- Reading text:
=== Section Start ===
From 4e8d60069f65573aca0626d1425513a7597655c2 Mon Sep 17 00:00:00 2001
From: Jianwei Dong <1913953267@qq.com>
Date: Mon, 8 Jul 2024 23:29:40 +0800
Subject: [PATCH] Add the return_softmax_lse parameter to the
 flash_attn_with_kvcache function to allow returning the logsumexp of the
 attention scores. (#989)

---
 flash_attn/flash_attn_interface.py | 7 ++++++-
 1 file changed, 6 insertions(+), 1 deletion(-)

diff --git a/flash_attn/flash_attn_interface.py b/flash_attn/flash_attn_interface.py
index 9061372..60c8cd2 100644
--- a/flash_attn/flash_attn_interface.py
+++ b/flash_attn/flash_attn_interface.py
@@ -1109,6 +1109,7 @@ def flash_attn_with_kvcache(
     rotary_interleaved=True,
     alibi_slopes=None,
     num_splits=0,
+    return_softmax_lse=False,
 ):
     """
     If k and v are not None, k_cache and v_cache will be updated *inplace* with the new values from
@@ -1187,9 +1188,13 @@ def flash_attn_with_kvcache(
            If num_splits == 1, we don't split the key/value. If num_splits == 0, we use a heuristic
            to automatically determine the number of splits.
            Don't change this unless you know what you are doing.
+        return_softmax_lse: bool. Whether to return the logsumexp of the attention scores.
=== Section End ===
- Task to complete:
What default value does the patch give the new return_softmax_lse parameter? The records have no connection to the patch above.

Collected data:
=== Section Start ===
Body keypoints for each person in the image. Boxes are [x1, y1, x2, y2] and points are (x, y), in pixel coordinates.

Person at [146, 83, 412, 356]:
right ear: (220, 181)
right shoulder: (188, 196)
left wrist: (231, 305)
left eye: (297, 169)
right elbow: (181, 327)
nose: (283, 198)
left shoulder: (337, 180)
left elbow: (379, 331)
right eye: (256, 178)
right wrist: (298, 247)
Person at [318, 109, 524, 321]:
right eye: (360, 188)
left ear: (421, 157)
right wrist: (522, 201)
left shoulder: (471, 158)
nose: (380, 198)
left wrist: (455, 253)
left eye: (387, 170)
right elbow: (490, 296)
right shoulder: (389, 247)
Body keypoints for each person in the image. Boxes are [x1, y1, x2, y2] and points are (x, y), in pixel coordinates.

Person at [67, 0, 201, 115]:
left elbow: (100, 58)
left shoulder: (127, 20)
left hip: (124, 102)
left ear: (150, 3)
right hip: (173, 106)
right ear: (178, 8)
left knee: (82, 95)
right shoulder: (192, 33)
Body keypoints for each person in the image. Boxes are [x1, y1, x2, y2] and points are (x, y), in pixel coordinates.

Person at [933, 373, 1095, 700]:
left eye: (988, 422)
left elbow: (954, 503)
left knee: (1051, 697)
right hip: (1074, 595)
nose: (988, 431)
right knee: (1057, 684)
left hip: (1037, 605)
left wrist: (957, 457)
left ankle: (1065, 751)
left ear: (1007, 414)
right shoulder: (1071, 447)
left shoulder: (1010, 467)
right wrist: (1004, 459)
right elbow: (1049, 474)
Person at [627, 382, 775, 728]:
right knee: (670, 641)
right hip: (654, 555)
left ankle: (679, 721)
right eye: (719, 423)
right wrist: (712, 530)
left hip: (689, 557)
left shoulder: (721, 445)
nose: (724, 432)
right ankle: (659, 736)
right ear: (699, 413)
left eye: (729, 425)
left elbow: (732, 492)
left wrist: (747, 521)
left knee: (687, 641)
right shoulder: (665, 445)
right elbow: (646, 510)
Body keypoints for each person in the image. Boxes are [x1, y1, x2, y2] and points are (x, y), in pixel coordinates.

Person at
=== Section End ===
=== Section Start ===
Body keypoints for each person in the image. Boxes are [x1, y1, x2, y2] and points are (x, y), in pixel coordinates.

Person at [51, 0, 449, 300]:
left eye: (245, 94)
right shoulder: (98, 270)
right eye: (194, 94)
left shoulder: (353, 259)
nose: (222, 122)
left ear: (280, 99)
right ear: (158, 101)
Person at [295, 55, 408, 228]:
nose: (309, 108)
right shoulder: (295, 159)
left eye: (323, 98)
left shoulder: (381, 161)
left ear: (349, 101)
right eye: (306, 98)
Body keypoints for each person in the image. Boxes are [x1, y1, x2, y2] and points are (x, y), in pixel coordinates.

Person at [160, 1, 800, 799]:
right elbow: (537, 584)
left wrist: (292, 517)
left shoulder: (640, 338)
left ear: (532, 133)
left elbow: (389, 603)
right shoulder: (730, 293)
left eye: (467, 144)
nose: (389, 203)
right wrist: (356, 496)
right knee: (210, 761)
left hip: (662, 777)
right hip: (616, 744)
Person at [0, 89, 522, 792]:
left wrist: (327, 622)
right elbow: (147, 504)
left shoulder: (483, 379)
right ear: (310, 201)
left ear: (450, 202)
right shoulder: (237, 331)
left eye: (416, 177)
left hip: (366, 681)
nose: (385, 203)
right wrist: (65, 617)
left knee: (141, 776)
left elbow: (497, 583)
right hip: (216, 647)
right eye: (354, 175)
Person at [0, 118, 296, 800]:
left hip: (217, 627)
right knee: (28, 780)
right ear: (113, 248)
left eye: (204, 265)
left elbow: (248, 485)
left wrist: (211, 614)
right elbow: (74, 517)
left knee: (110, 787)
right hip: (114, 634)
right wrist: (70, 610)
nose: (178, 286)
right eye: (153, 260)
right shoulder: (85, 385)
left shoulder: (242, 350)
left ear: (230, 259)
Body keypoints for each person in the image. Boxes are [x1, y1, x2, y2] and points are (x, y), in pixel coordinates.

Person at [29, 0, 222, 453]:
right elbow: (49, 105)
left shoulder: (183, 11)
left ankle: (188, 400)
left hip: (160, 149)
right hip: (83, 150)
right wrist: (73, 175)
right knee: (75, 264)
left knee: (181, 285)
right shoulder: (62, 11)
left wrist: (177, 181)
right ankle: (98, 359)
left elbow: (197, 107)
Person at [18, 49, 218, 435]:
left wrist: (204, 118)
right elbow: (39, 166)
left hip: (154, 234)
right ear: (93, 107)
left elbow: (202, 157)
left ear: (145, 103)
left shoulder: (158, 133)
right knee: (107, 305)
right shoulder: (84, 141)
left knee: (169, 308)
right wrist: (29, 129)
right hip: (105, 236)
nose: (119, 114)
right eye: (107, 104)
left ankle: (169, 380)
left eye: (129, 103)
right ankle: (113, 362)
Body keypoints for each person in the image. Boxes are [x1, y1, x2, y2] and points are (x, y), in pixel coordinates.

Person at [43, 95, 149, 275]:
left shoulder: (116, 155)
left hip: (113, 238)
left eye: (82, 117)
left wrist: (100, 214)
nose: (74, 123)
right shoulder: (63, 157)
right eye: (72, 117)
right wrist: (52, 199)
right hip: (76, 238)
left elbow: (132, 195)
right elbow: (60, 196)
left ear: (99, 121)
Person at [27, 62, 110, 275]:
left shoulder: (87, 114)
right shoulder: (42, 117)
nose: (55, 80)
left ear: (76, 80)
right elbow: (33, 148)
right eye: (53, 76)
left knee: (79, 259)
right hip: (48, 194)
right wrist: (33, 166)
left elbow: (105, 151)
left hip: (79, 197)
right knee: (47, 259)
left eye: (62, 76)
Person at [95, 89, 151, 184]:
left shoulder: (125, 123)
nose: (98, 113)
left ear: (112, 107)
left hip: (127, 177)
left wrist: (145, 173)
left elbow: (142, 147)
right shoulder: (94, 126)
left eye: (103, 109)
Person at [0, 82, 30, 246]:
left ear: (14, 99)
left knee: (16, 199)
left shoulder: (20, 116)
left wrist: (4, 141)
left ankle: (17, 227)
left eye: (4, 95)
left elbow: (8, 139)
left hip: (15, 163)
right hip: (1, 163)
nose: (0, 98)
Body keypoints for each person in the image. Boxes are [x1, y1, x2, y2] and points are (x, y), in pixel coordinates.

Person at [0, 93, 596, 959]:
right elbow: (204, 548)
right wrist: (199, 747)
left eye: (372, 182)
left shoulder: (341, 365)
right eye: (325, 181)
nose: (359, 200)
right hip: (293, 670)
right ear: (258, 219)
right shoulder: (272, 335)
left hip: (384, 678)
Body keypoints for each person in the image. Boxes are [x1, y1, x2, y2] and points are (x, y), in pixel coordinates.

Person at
=== Section End ===
- Answer for this exercise:
False